● **PASSAGE SHOWN**
::::::::::
How Not to Write Email Marketing Subject Lines

In my last post, I talked about how not to do email marketing.

This time round I want to look at the subject lines that you use when sending out your emails.

They are the first thing your recipients see, so it’s essential they have the right impact.

Rather than launching into a lengthy post I’ll get straight to the point by listing below a quick run down of 8 top things that should be avoided.

1. Getting personal

Addressing the recipient by name within the email is a great idea, but don’t also personalise the subject line, especially if you’re sending your emails to a ‘cold’ list.

Of course, in a an ideal world you wouldn’t be sending emails to a bunch of people who haven’t opted in to your mailing schedule.  But having their name in the subject line is often seen as a step too far and can look spammy.

2. Asking for money

This one is mainly aimed at charities.

Granted, you have fundraising targets to hit (not to mention a great cause to support), but research by MailChimp suggests that asking for money in your subject line (either using the words donate, helping or fundraising) will lower your click through rate. Obviously, words such as ‘help, ‘helping’ and ‘fundraising’ can be used in contexts other than those directly related to asking for cash, just be careful how you use them.

3. Limited offers

You already know that limiting your offers by number or time is a great way to encourage people to buy. But it would appear that by using a term such as ‘last chance’ in your subject line really cheeses people off. You’ll need to find a different way of getting that across such as ‘the clock’s ticking’ perhaps.

4. Capital idea

This is one of my pet hates.
::::::::::
● **DATASET SECTION**
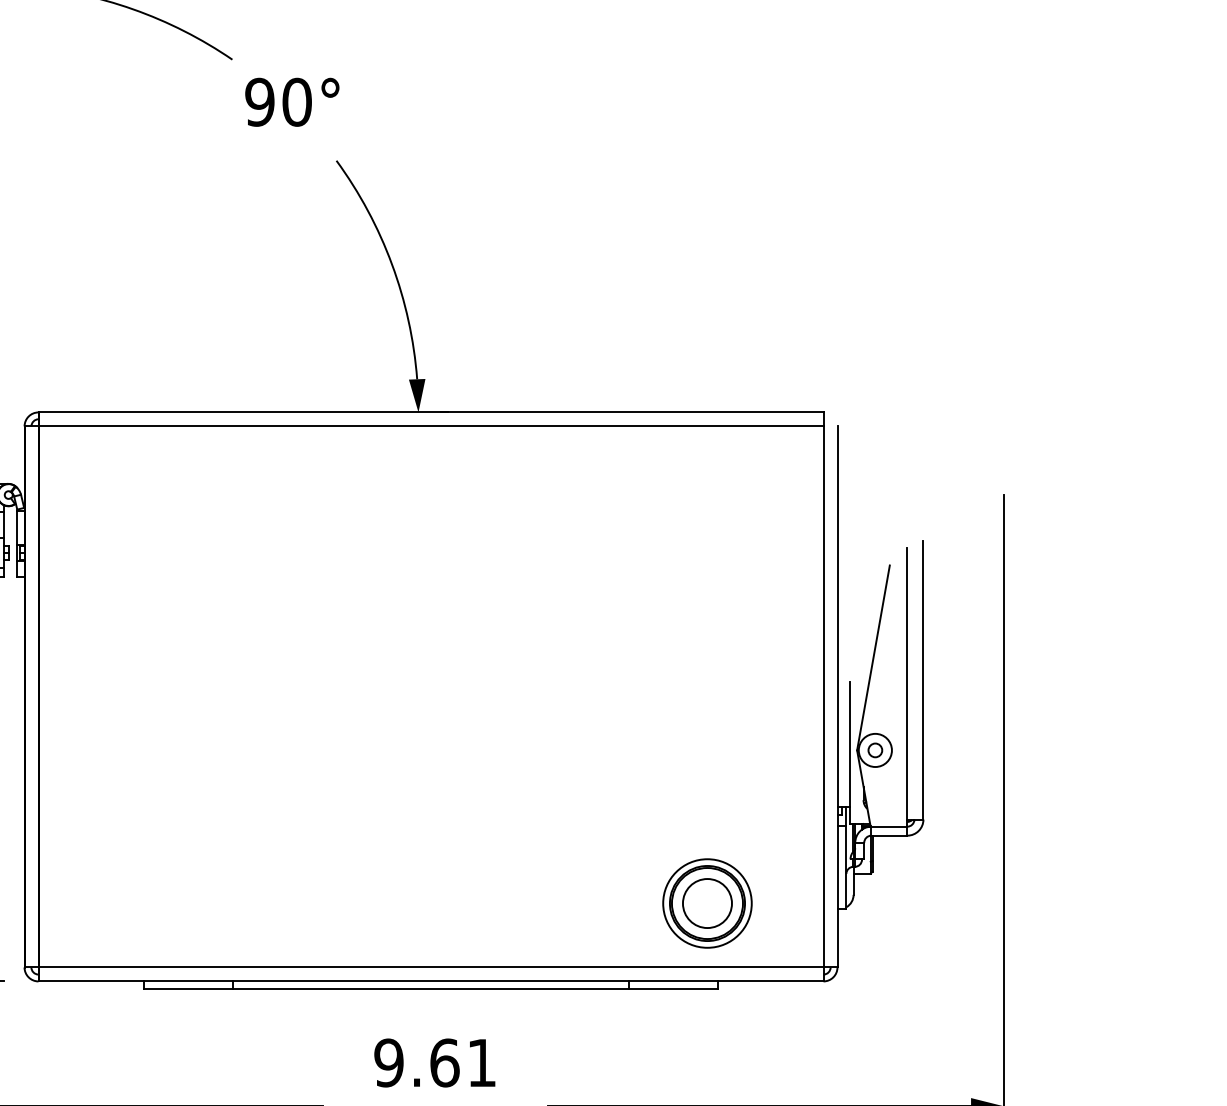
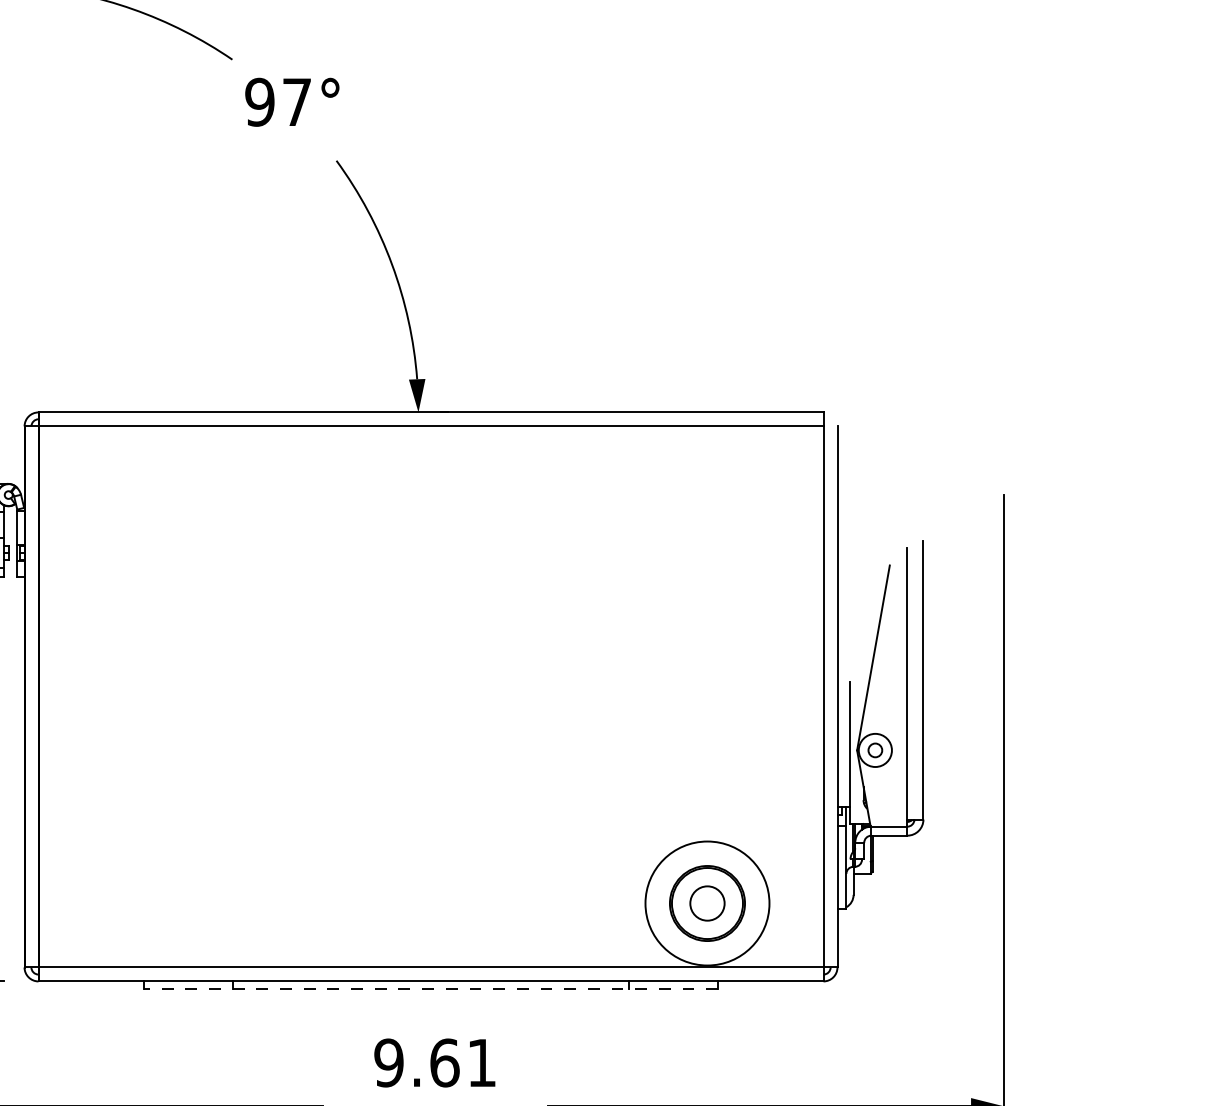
text at (296, 101): 90° -> 97°
circle at (706, 903) diameter: 49 px -> 34 px
circle at (707, 903) diameter: 89 px -> 124 px
line at (430, 988): solid -> dashed
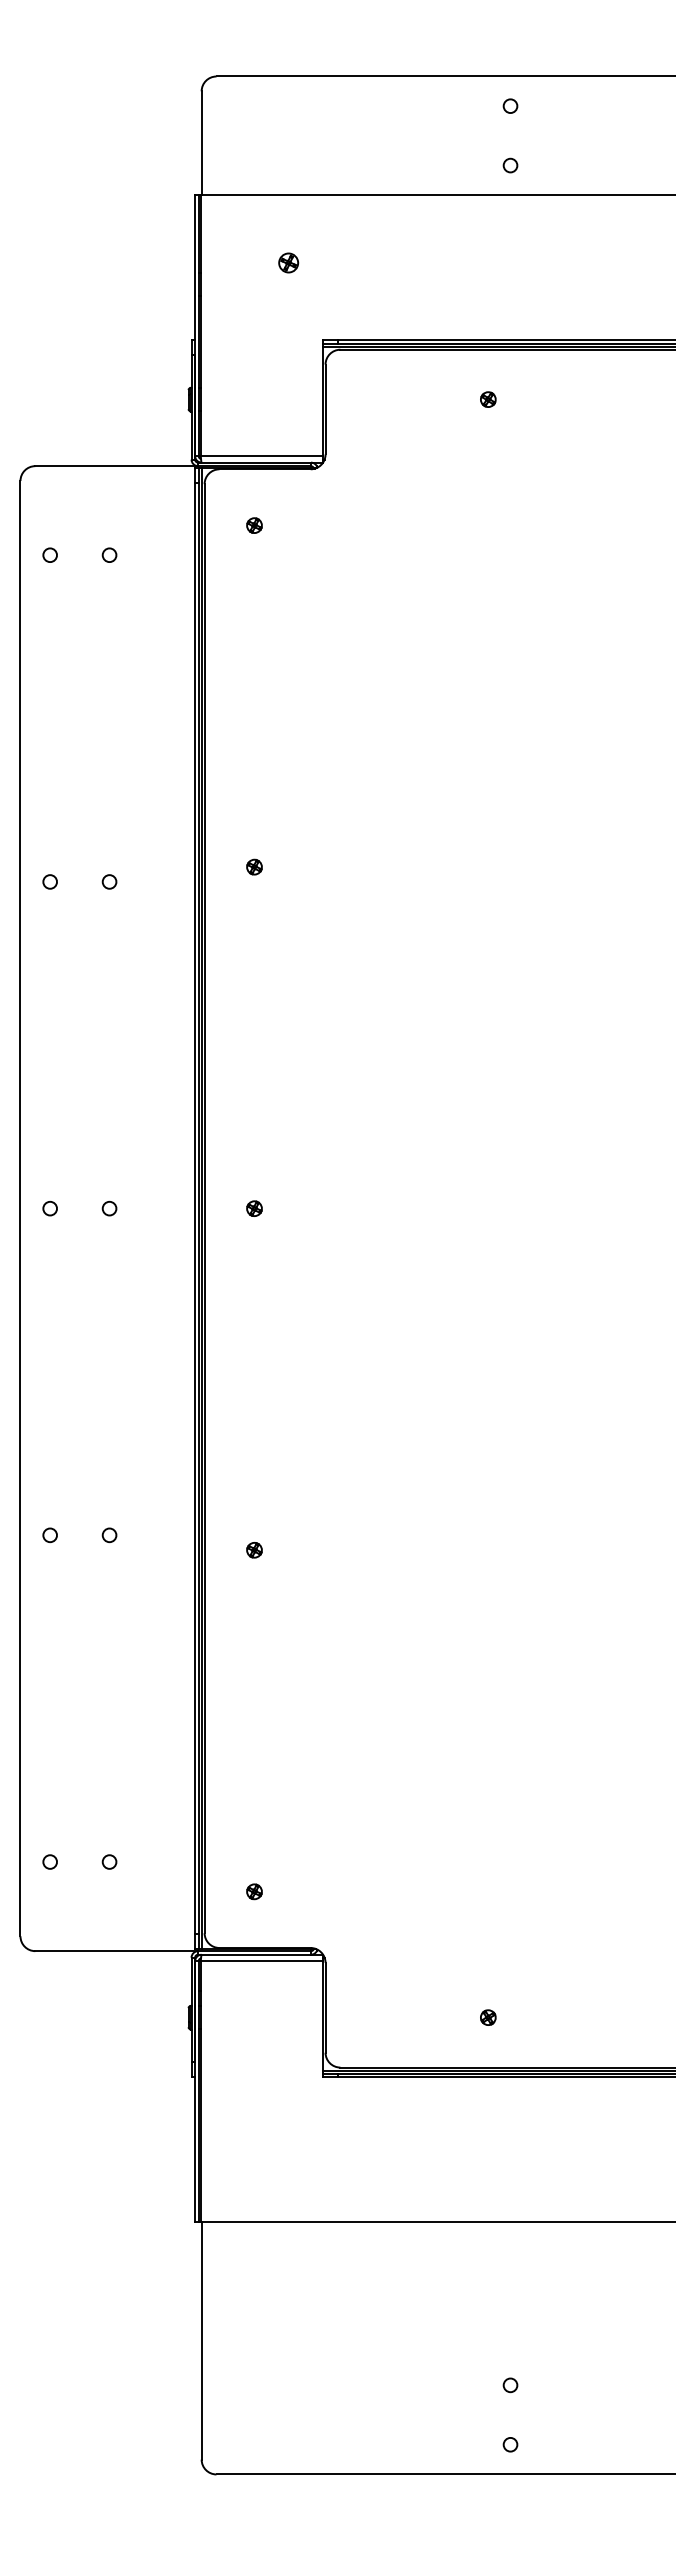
::::::::::
● **GIVEN TASK 1**
In the post on subject lines, what kind of organization is the advice against asking for money mainly aimed at?
● **GIVEN TASK 2**
Reproduce the post on subject lines from "Addressing the recipient" up to and including "aimed at charities.".
● **GIVEN TASK 3**
According to the post on subject lines, why should the recipient's name be left out of the subject line?

● **OUTPUT 1**
Charities.

● **OUTPUT 2**
Addressing the recipient by name within the email is a great idea, but don’t also personalise the subject line, especially if you’re sending your emails to a ‘cold’ list.

Of course, in a an ideal world you wouldn’t be sending emails to a bunch of people who haven’t opted in to your mailing schedule.  But having their name in the subject line is often seen as a step too far and can look spammy.

2. Asking for money

This one is mainly aimed at charities.

● **OUTPUT 3**
Putting the recipient's name in the subject line is often seen as a step too far and can look spammy. This is especially true when the emails go to a "cold" list.